The sudden collapse of iron ore prices sent the Fortescue Metals Group Limited (ASX: FMG) share price into free fall, down almost 20% in August to a 5 month low of $20.02.
Iron ore prices have rapidly deteriorated from record highs of ~US$230/t to around US$150/t after China pledged to reduce its 2021 steel output in an effort to curb carbon emissions.
Steel producers in major industrial provinces including Anhui, Gansu, Fujian, Jiangsu, Jiangxi, Shandong, and Yunnan were told to limit their production to 2020 volumes.
Iron ore markets have managed to find some support this week on steel demand optimism.

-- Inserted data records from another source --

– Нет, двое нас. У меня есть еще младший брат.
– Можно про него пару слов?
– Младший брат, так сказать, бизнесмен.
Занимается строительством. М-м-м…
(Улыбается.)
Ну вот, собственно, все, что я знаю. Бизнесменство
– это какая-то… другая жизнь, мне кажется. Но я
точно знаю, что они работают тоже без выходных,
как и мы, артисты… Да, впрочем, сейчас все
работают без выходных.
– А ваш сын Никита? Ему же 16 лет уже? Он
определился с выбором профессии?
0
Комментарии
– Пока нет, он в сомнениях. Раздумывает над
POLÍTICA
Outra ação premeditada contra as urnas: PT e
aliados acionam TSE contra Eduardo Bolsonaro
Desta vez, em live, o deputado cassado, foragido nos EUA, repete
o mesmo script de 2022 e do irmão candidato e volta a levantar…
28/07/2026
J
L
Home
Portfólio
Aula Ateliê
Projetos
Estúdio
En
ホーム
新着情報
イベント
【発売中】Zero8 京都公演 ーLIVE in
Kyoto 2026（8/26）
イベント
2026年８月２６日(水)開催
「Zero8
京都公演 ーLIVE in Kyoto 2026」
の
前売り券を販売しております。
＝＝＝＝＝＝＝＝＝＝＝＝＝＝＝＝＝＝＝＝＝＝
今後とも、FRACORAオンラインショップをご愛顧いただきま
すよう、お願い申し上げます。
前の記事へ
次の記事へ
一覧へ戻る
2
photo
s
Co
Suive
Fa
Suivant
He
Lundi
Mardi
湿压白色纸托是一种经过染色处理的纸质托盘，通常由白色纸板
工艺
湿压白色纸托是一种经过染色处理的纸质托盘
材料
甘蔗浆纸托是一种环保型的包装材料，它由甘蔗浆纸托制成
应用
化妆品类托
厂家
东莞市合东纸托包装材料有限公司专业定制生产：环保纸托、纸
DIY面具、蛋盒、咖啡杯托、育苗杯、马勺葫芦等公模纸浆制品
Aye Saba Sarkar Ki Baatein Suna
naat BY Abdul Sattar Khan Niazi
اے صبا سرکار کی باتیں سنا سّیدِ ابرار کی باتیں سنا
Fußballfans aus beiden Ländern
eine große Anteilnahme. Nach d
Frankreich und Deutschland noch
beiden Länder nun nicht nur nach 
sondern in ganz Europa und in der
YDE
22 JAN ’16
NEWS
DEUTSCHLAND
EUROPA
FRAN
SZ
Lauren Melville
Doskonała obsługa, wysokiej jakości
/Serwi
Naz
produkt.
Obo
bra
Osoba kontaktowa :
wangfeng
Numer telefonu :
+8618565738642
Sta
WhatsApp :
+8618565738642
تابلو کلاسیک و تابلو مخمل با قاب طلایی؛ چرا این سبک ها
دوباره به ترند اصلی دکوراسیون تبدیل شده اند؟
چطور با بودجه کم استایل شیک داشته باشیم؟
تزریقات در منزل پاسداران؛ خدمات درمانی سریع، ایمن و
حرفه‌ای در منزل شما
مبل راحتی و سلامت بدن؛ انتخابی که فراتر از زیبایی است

Bloomberg reported that China's central bank chief viewed to "stabilise the supply of credit and boost the amount of money supporting smaller businesses and the real economy, after both credit and economic growth slowed in July".
The prospect of accommodative policies might be why the Fortescue share price has managed to find some support around 5-month lows this week.
But looking ahead, analysts think there could be more pain for iron ore prices.
A bleak outlook for iron ore
According to an article featured on Mining.com, analysts Erik Hedbord and Richard Lu at commodities consultancy CRU Group said a further drop in iron ore prices is possible.
"CRU forecasts iron ore prices to decline further towards the end of the year, as we see a more balanced market with Chinese demand likely to stabilise for the rest of the year, while seaborne supply continues to improve,".
Alongside stabilising demand from China, shipment volumes from iron ore producers in Australia typically improve in the fourth quarter, according to CRU analysts.
Fortescue share price snapshot
The Fortescue share price has tumbled well into negative territory, down 19.5% year-to-date.
The company is expected to release its FY21 full year results on Monday, 30 August.